There's lots to do if you look; he wasn't helped by his school and it was me who found these activities.

Hope this helps!

Moomoola · 17/03/2023 19:09

Yes! That all helps loads, thank you very much! Its like the school is almost afraid of teaching anything.
thank you so much everyone.
he hasn’t much confidence - though he’s proud of being good at stem.
it’s finding a level that encourages without putting him off.
I’ll do some research, but he definitely didn’t inherit this off me!

OP posts:
ChocSaltyBalls · 17/03/2023 19:13

my son was exactly the same at Nat 5, got over 90% in maths, CS and also chemistry and English.

Higher and then advanced higher will be more challenging. I’d leave it for now til he’s through his Nat 5s and then see what the higher work is like.

Moomoola · 23/03/2023 22:04

Thanks all. I guess he has enough challenges with English - he really struggles. I think maybe because it’s seemingly more abstract.

OP posts:
Chillbrains · 24/03/2023 09:18

My DS has similar issues - knocks it out the park on anything stem but I’ve spent ages tutoring him for each English exam, consolidating close reading stuff and trying to explain that ”yes, poets do pick the words on purpose so why do you think they used those ones?”.

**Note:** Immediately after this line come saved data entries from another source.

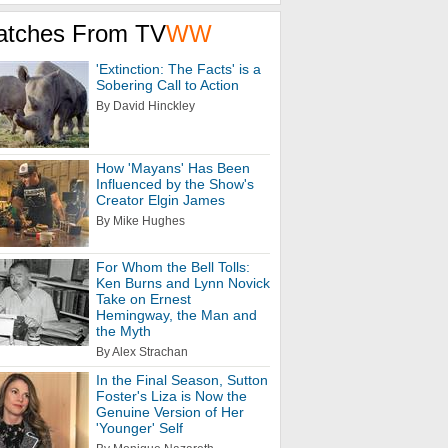
atches From TV
WW
'Extinction: The Facts' is a
Sobering Call to Action
By David Hinckley
How 'Mayans' Has Been
Influenced by the Show's
Creator Elgin James
By Mike Hughes
For Whom the Bell Tolls:
Ken Burns and Lynn Novick
Take on Ernest
Hemingway, the Man and
the Myth
By Alex Strachan
In the Final Season, Sutton
Foster's Liza is Now the
Genuine Version of Her
'Younger' Self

some of it is, I think, the abstract nature of it, but in our case he has ASD and really struggles to understand tone and intent in real life, so trying to triangulate that into fiction feels almost impossible.

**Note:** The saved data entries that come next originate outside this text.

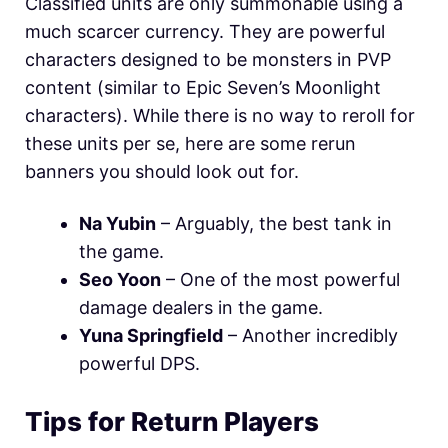
Classified units are only summonable using a
much scarcer currency. They are powerful
characters designed to be monsters in PVP
content (similar to Epic Seven’s Moonlight
characters). While there is no way to reroll for
these units per se, here are some rerun
banners you should look out for.
Na Yubin
– Arguably, the best tank in
the game.
Seo Yoon
– One of the most powerful
damage dealers in the game.
Yuna Springfield
– Another incredibly
powerful DPS.
Tips for Return Players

I’ve read all of his set texts each year so I can talk to him about them - it does help, but I can’t say I’m sorry he dropped English!

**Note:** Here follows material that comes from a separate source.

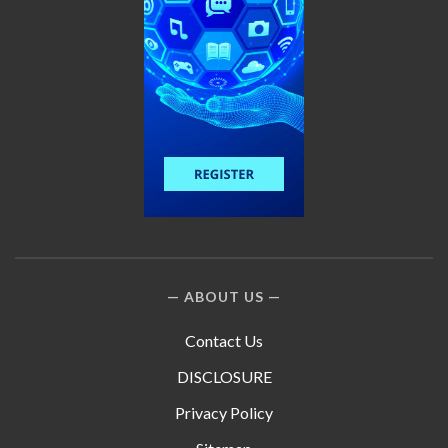
ABOUT US
Contact Us
DISCLOSURE
Privacy Policy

EvelynBeatrice · 05/04/2023 14:41

Look at the Smallpeice Trust. Focus on developing kids in STEM. Some free events hosted at universities and if you can stretch to it, some residentials in school holidays.

Moomoola · 08/04/2023 08:29

Thanks, chill rains I hadn’t even thought to read his set texts. Bad mother! I’ll look at small piece trust, thank you evelyn Beatrice
he’s currently not revising because he doesn’t see the point. A😳

OP posts:
AndEverWhoKnew · 11/04/2023 06:09

Some good suggestions here. Our DC enjoyed the Parallel challenges and it really helped to keep him interested in Maths when he had a less than engaging teacher at school.

sonicmum2002 · 12/04/2023 17:54

I'm in Edinburgh, and was in a similar situation (son is now doing maths at university)

Maths circle and Maths challenge. Also loads of resources on YouTube, like matt Parker and numberphile...Great maths outreach stuff. Pre-wired coding club near castle terrace is fab too

SusiePevensie · 12/04/2023 18:17

Lots of good advice here. In case not already mentioned, try Nrich, Martin Gardner puzzles & Alex Bellos books.

Moomoola · 20/04/2023 19:00

Thank you! Now the challenge is to get him interested- at 15 everything I say is met with a grunt. I'll casually leave him a list with these in it I guess. Maybe we could look together. Ha! Tips welcome!
Thanks 'sonic' have been trying to get him to orewired.it looks good, but so far he's not keen. He's v shy and doesn't feel like he's met his tribe at school. Luckily he still sees mates from junior school who are all great.